Anna Pietras | 7. Oktober 2008

Beschäftigt eine Forschungseinrichtung einen Studenten als „studentische Hilfskraft“, setzt dies in der Regel voraus, dass dieser studiert. Ist das nicht der Fall, beispielsweise, weil der Beschäftigte exmatrikuliert ist, kann eine Kündigung aus personenbedingten Gründen gerechtfertigt sein. Der Kläger vor dem Bundesarbeitsgericht war an einem Forschungsinstitut seit 1995 mit einer Reihe befristeter Arbeitsverträge als studentische Hilfskraft beschäftigt. Inzwischen steht zwar rechtskräftig fest, dass die Befristung des letzten geschlossenen Arbeitsvertrags (bis zum 31.3.2003) unwirksam war und demzufolge ein unbefristetes Arbeitsverhältnis begründet worden ist.
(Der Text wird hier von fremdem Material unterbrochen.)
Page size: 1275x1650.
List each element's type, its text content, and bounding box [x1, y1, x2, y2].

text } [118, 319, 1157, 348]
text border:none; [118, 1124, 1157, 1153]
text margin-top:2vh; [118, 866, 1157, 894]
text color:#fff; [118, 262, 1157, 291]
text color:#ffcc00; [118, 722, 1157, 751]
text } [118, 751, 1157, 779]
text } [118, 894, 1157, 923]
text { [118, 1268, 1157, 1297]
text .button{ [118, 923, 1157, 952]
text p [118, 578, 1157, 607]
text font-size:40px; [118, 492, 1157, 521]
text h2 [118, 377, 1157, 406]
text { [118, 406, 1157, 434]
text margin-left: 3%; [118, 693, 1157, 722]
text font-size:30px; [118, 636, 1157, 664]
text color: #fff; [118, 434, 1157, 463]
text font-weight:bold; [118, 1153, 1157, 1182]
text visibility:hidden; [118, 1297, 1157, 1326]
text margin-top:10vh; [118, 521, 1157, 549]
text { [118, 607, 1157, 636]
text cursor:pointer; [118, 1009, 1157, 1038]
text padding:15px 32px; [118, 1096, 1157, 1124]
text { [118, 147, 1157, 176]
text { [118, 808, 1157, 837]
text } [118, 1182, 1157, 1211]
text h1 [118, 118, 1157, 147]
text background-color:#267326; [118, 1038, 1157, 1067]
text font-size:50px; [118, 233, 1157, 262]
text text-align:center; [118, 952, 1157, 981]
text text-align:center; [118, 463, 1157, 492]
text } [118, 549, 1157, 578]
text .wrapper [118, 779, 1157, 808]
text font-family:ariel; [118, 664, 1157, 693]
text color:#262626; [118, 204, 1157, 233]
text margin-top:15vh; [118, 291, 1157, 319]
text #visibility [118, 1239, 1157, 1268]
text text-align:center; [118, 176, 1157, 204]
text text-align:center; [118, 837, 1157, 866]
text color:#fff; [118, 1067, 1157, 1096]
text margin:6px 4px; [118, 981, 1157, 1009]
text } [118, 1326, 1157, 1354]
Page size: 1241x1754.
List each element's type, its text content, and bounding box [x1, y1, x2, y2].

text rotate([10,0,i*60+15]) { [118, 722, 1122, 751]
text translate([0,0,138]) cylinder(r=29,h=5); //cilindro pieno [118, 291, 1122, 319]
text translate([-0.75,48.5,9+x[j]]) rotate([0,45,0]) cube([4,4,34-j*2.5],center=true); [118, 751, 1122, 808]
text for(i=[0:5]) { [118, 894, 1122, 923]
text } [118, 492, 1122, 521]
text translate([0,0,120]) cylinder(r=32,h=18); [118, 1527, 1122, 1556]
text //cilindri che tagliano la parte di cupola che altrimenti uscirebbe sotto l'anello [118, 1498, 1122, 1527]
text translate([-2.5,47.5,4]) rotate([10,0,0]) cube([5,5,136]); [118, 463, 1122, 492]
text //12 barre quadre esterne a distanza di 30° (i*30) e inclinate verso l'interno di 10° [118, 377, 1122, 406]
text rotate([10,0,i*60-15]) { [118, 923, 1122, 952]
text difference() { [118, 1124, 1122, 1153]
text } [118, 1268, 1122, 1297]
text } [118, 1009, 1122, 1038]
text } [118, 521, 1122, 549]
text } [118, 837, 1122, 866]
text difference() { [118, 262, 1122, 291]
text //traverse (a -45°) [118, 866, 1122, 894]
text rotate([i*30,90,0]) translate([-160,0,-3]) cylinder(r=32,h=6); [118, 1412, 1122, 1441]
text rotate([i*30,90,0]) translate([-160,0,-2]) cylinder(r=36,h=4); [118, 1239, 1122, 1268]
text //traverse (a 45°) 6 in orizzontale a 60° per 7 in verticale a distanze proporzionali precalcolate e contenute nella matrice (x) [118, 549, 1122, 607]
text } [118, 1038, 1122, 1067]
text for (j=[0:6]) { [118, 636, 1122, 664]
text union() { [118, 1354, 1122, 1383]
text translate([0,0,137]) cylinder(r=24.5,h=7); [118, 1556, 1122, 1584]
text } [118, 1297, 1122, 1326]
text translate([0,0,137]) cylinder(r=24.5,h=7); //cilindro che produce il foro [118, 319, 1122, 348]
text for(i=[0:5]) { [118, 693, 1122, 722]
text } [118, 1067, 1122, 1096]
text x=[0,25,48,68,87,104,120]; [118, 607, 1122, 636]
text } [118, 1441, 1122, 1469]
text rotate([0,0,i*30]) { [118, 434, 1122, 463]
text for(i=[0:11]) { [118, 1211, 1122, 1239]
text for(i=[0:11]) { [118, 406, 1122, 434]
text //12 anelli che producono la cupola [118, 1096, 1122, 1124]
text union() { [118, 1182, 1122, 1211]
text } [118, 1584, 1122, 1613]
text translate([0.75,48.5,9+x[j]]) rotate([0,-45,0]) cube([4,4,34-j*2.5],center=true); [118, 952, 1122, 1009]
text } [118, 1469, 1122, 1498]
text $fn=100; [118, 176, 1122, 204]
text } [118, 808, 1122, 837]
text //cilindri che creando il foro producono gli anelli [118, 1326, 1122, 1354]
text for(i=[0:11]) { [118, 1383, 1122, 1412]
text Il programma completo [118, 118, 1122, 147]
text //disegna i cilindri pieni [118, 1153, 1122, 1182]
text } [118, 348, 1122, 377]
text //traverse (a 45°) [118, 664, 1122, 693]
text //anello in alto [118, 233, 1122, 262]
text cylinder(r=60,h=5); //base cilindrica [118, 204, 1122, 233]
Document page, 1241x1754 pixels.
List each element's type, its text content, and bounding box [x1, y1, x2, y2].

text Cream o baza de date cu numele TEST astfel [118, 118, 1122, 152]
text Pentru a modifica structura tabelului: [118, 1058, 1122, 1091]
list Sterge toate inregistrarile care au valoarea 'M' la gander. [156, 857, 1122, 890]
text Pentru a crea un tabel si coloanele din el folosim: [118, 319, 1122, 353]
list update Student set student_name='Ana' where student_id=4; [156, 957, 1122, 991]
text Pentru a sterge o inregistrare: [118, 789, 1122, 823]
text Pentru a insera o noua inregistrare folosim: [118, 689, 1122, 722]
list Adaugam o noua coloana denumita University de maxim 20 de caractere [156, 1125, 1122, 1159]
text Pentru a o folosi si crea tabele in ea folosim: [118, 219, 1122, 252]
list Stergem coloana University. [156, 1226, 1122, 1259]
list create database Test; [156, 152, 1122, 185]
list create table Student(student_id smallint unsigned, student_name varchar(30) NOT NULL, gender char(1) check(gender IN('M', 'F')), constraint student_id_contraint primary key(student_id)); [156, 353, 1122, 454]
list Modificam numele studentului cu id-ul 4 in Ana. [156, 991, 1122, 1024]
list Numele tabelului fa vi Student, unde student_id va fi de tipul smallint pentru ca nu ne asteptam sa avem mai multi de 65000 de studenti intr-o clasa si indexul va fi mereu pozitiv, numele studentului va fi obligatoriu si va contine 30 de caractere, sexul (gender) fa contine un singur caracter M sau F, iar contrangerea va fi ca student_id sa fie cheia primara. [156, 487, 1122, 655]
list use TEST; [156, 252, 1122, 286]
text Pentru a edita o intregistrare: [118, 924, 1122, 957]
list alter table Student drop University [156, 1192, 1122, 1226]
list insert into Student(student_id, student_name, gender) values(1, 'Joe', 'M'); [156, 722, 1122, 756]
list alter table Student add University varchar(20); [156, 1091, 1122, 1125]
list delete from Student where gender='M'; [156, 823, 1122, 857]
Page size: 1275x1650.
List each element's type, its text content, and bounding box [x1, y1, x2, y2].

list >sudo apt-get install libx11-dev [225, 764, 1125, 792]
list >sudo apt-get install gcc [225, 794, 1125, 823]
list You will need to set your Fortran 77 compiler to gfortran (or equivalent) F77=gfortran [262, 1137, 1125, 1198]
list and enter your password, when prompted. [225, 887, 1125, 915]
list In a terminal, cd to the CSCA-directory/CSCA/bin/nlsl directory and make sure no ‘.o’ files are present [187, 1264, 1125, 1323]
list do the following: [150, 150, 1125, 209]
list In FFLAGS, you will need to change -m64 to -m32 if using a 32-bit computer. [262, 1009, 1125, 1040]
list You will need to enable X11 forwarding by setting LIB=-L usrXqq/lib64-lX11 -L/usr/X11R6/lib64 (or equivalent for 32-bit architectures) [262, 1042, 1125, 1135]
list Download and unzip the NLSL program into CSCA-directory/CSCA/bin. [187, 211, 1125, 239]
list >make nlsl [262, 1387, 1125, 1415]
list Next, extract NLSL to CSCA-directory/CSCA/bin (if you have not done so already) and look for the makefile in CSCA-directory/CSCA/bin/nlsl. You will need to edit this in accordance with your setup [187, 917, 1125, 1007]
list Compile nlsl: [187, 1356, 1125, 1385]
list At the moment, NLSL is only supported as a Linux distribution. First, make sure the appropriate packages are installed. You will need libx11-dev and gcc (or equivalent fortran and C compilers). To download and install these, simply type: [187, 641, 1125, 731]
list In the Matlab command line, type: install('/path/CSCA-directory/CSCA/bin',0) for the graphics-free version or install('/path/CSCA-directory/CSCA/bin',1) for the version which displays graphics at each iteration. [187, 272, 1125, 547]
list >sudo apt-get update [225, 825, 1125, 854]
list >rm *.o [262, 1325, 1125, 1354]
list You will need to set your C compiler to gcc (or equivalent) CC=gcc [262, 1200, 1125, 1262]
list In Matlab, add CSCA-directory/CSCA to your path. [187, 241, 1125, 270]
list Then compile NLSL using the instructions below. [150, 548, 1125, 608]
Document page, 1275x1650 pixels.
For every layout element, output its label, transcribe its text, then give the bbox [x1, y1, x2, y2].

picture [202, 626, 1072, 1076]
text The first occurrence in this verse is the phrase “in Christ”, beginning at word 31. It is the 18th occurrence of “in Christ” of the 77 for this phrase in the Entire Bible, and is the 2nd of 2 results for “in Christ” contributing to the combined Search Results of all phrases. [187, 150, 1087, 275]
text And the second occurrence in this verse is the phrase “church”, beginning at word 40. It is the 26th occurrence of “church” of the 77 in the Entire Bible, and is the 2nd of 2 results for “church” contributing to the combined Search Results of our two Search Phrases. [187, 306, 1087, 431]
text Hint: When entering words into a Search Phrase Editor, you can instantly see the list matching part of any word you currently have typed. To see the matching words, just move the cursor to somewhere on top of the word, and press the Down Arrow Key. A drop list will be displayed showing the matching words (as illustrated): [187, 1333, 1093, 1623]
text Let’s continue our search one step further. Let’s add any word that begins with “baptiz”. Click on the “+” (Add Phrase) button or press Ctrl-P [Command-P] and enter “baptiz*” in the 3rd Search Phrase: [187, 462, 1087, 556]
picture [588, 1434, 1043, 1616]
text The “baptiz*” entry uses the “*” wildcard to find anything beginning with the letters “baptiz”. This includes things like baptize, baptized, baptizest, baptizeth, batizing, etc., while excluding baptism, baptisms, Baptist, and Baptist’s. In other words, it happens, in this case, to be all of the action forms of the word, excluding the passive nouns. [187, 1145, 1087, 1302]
Der Student ließ sich zum 31.3.2003 exmatrikulieren, woraufhin die Forschungsanstalt das Arbeitsverhältnis ordentlich zum 31.8.2003 kündigte.
Die Kündigungsschutzklage blieb erfolglos. Die Kündigung sei aus einem in der Person liegenden Grund gerechtfertigt, so der Senat. Das Forschungsinstitut habe ein berechtigtes Interesse gehabt, die Beschäftigung als studentische Hilfskraft an die Studenteneigenschaft zu koppeln. Dieser vertraglich vereinbarten Anforderung habe der Kläger nicht mehr entsprochen (Az.: 2 AZR 976/06).